#### Dataset excerpts

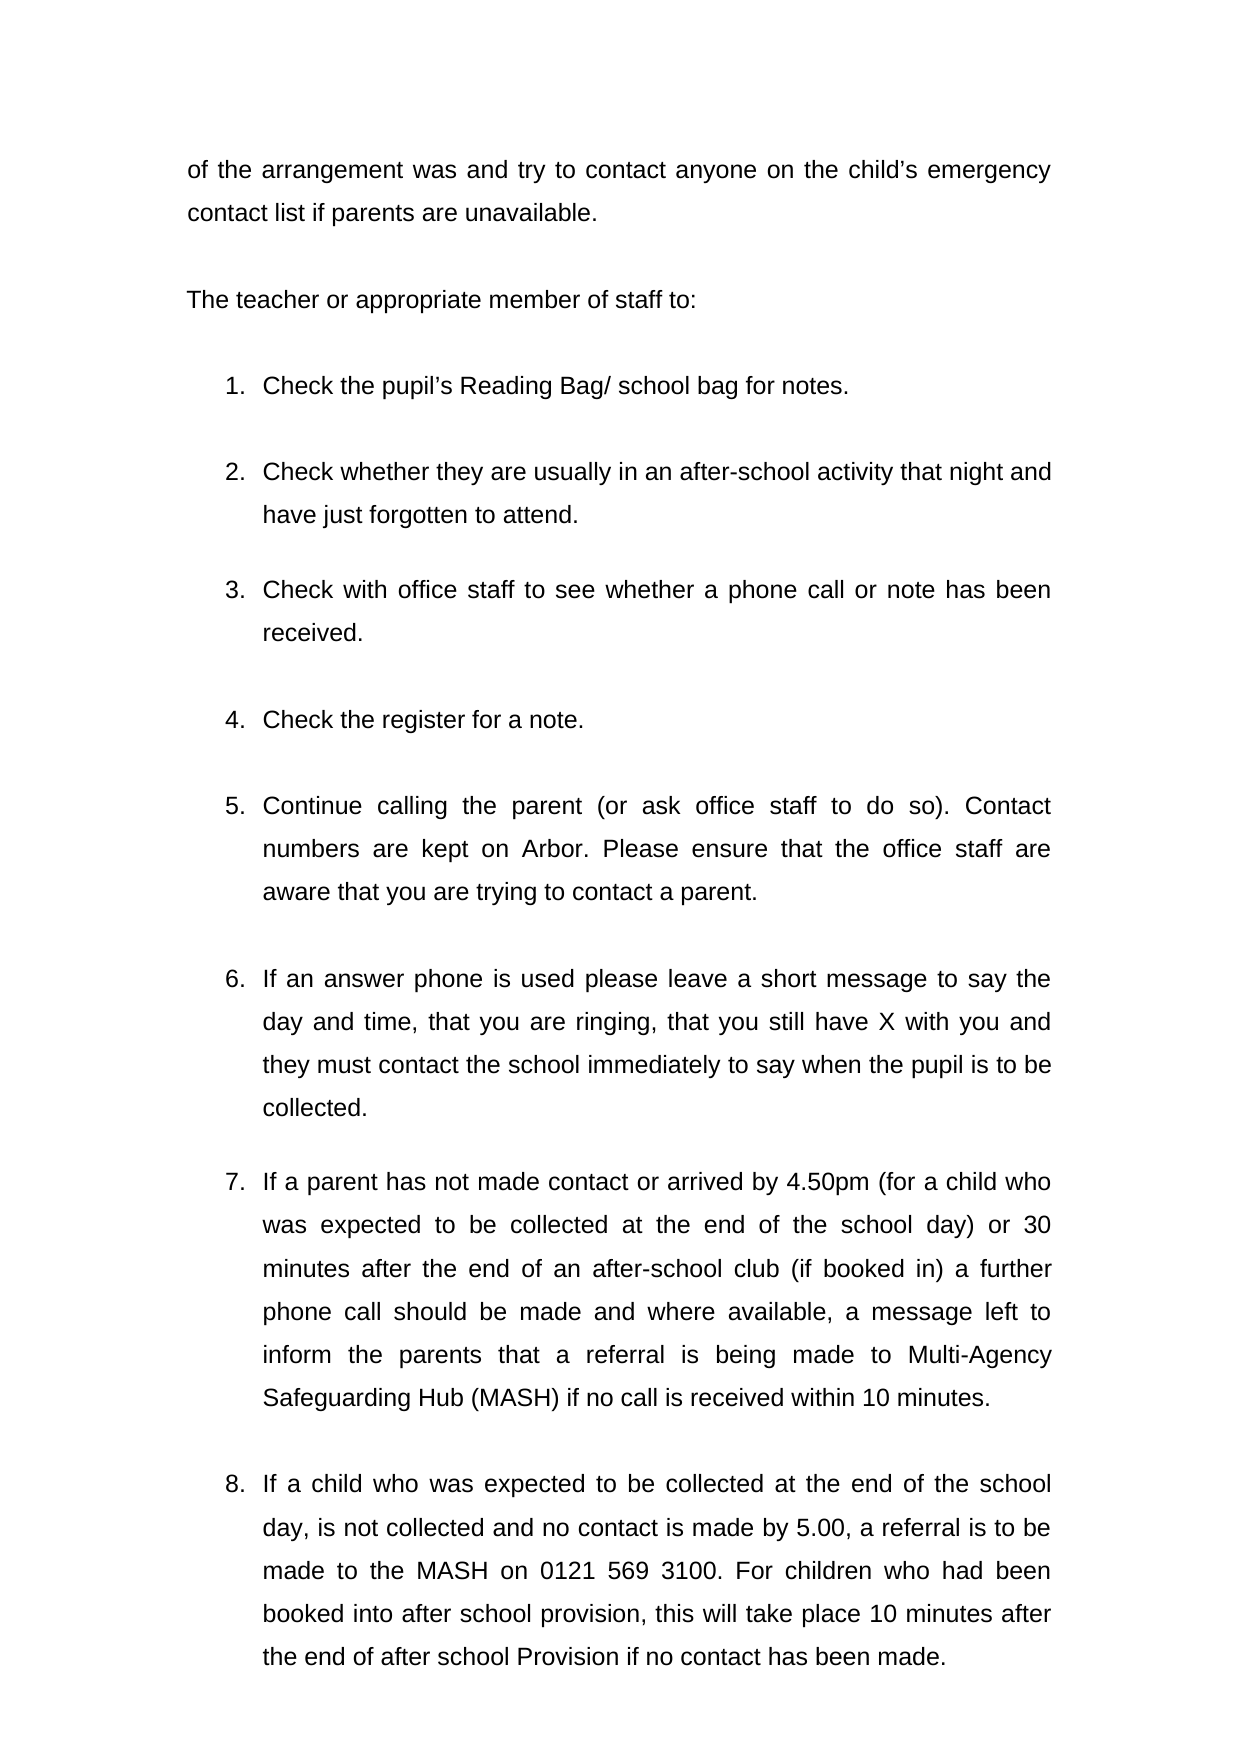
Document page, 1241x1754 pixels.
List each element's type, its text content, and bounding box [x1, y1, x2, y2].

list Check whether they are usually in an after-school activity that night and have just forgotten to attend. [225, 457, 1053, 529]
list Check the register for a note. [225, 704, 1053, 733]
list If a child who was expected to be collected at the end of the school day, is not collected and no contact is made by 5.00, a referral is to be made to the MASH on 0121 569 3100. For children who had been booked into after school provision, this will take place 10 minutes after the end of after school Provision if no contact has been made. [225, 1469, 1053, 1671]
list Continue calling the parent (or ask office staff to do so). Contact numbers are kept on Arbor. Please ensure that the office staff are aware that you are trying to contact a parent. [225, 791, 1053, 906]
text The teacher or appropriate member of staff to: [186, 285, 1053, 314]
list Check the pupil’s Reading Bag/ school bag for notes. [225, 371, 1053, 400]
list If a parent has not made contact or arrived by 4.50pm (for a child who was expected to be collected at the end of the school day) or 30 minutes after the end of an after-school club (if booked in) a further phone call should be made and where available, a message left to inform the parents that a referral is being made to Multi-Agency Safeguarding Hub (MASH) if no call is received within 10 minutes. [225, 1167, 1053, 1412]
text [186, 155, 1053, 227]
list Check with office staff to see whether a phone call or note has been received. [225, 575, 1053, 647]
list If an answer phone is used please leave a short message to say the day and time, that you are ringing, that you still have X with you and they must contact the school immediately to say when the pupil is to be collected. [225, 963, 1053, 1122]
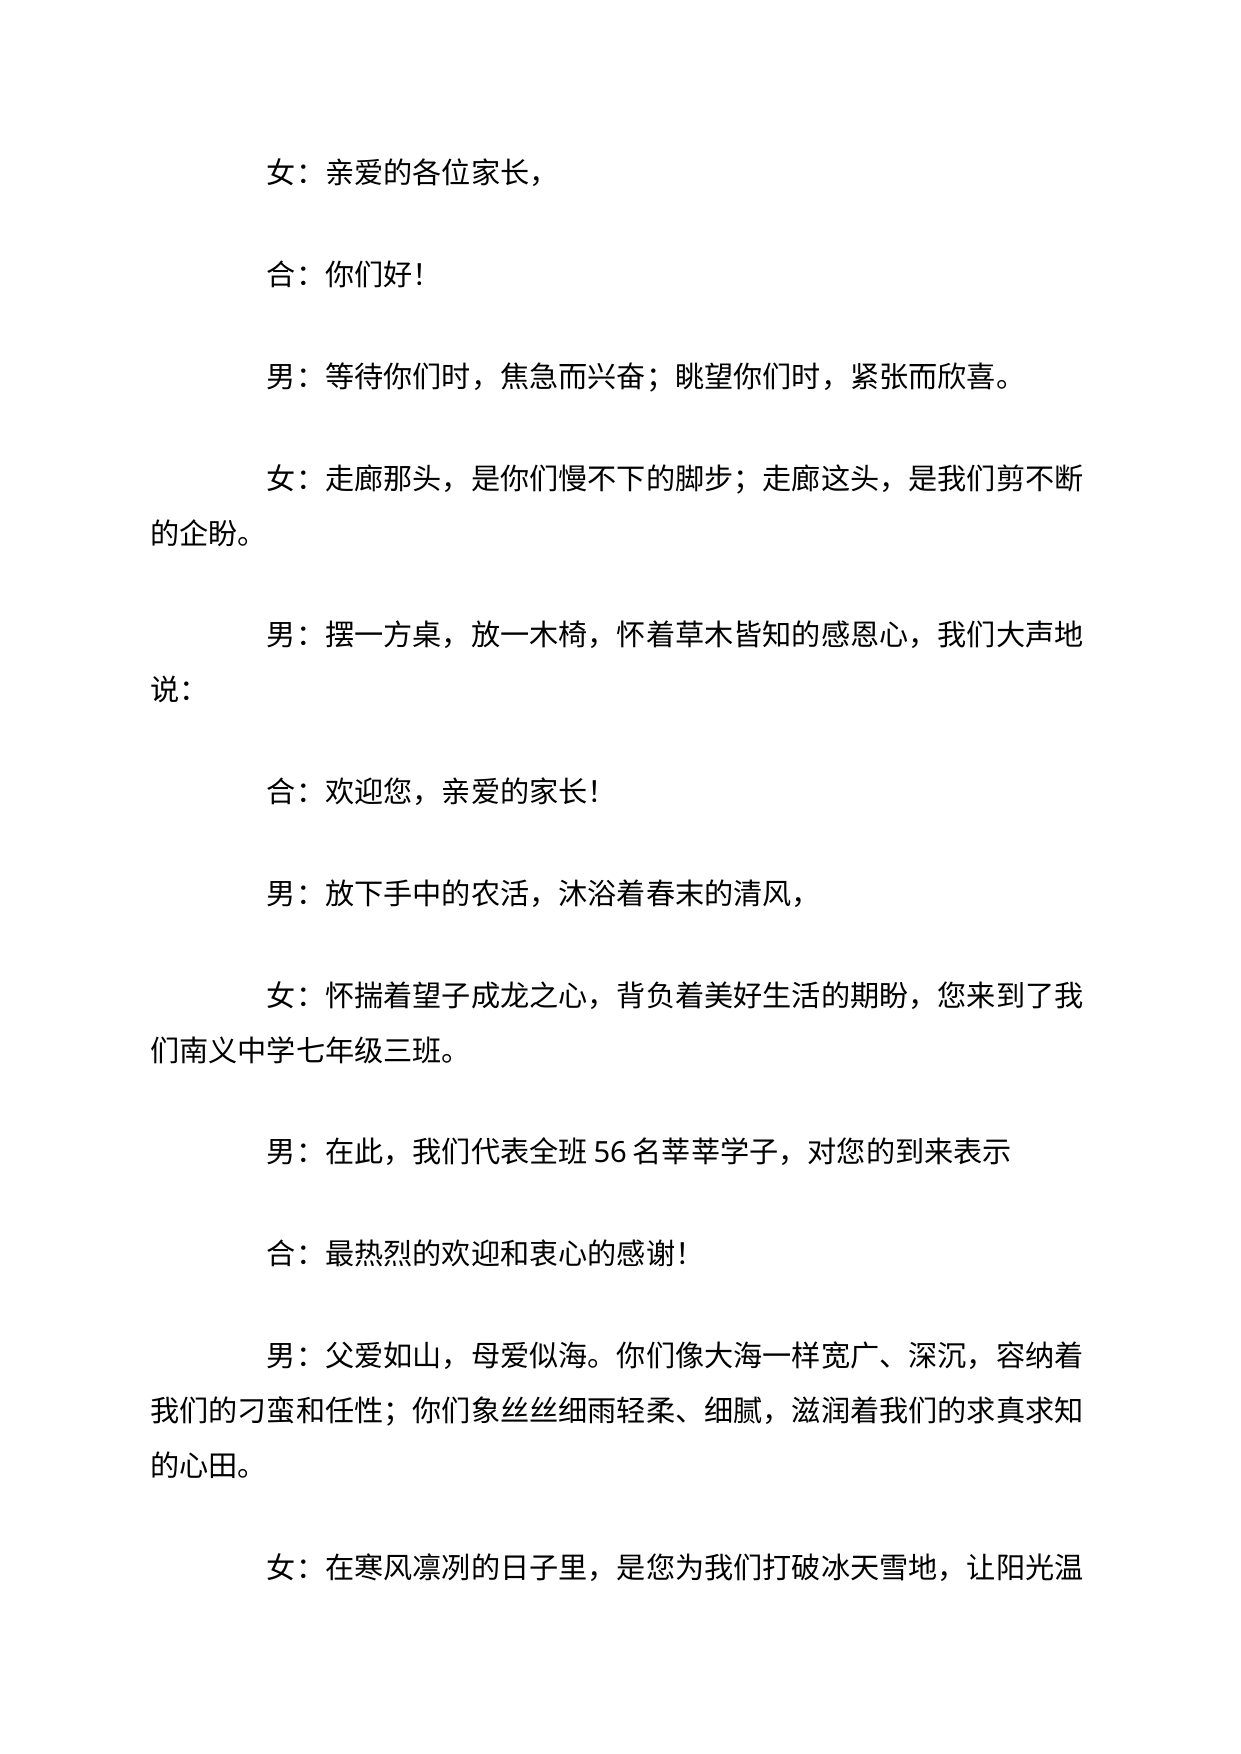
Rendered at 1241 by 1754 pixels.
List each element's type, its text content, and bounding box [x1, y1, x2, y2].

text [150, 1544, 1090, 1586]
text 男：放下手中的农活，沐浴着春末的清风， [150, 870, 1090, 913]
text 合：最热烈的欢迎和衷心的感谢！ [150, 1231, 1090, 1273]
text 合：欢迎您，亲爱的家长！ [150, 769, 1090, 811]
text 女：亲爱的各位家长， [150, 150, 1090, 192]
text 女：走廊那头，是你们慢不下的脚步；走廊这头，是我们剪不断的企盼。 [150, 455, 1090, 552]
text 男：父爱如山，母爱似海。你们像大海一样宽广、深沉，容纳着我们的刁蛮和任性；你们象丝丝细雨轻柔、细腻，滋润着我们的求真求知的心田。 [150, 1333, 1090, 1485]
text 合：你们好！ [150, 252, 1090, 294]
text 女：怀揣着望子成龙之心，背负着美好生活的期盼，您来到了我们南义中学七年级三班。 [150, 972, 1090, 1069]
text 男：在此，我们代表全班56名莘莘学子，对您的到来表示 [150, 1129, 1090, 1171]
text 男：等待你们时，焦急而兴奋；眺望你们时，紧张而欣喜。 [150, 353, 1090, 396]
text 男：摆一方桌，放一木椅，怀着草木皆知的感恩心，我们大声地说： [150, 612, 1090, 709]
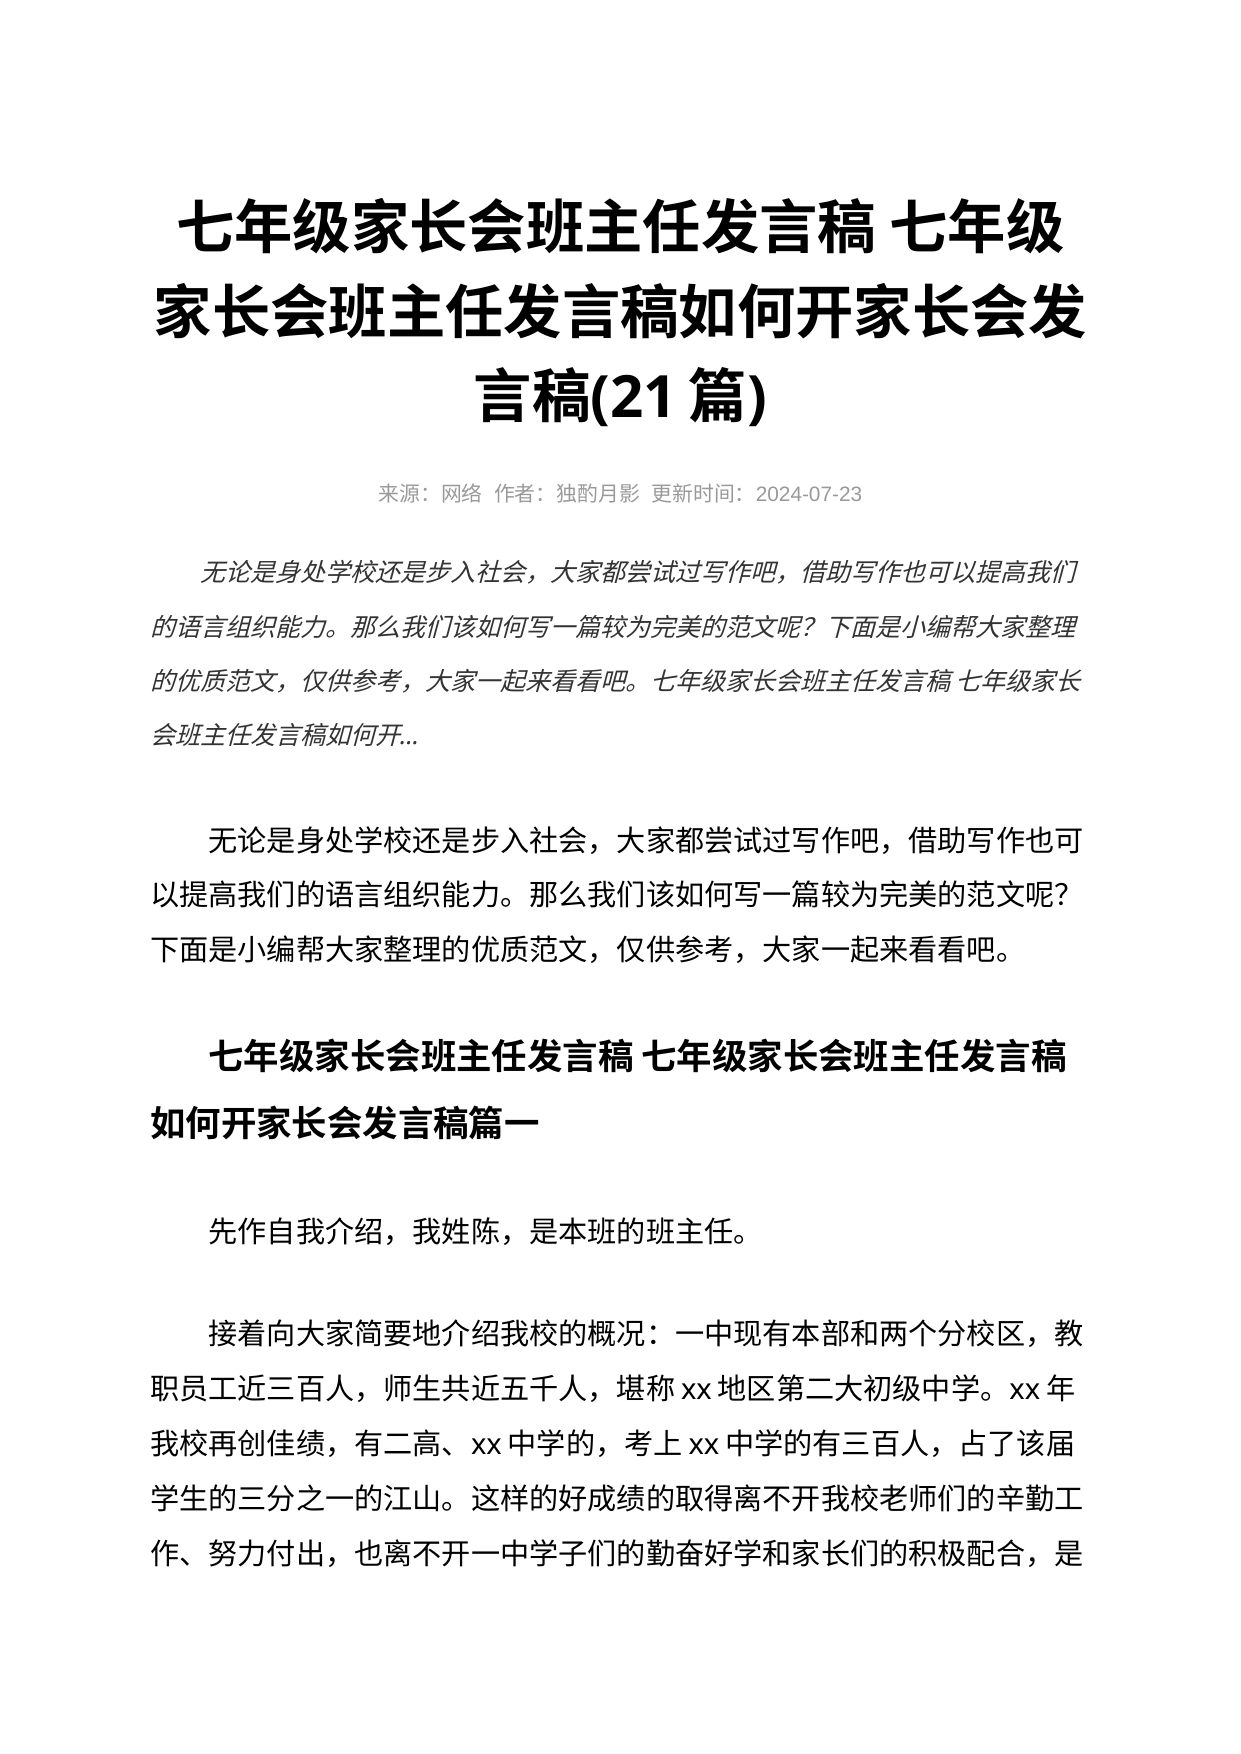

########

Take every line above that includes the string "Check" and return it.

* Output *
list Check whether they are usually in an after-school activity that night and have just forgotten to attend. [225, 457, 1053, 529]
list Check the register for a note. [225, 704, 1053, 733]
list Check the pupil’s Reading Bag/ school bag for notes. [225, 371, 1053, 400]
list Check with office staff to see whether a phone call or note has been received. [225, 575, 1053, 647]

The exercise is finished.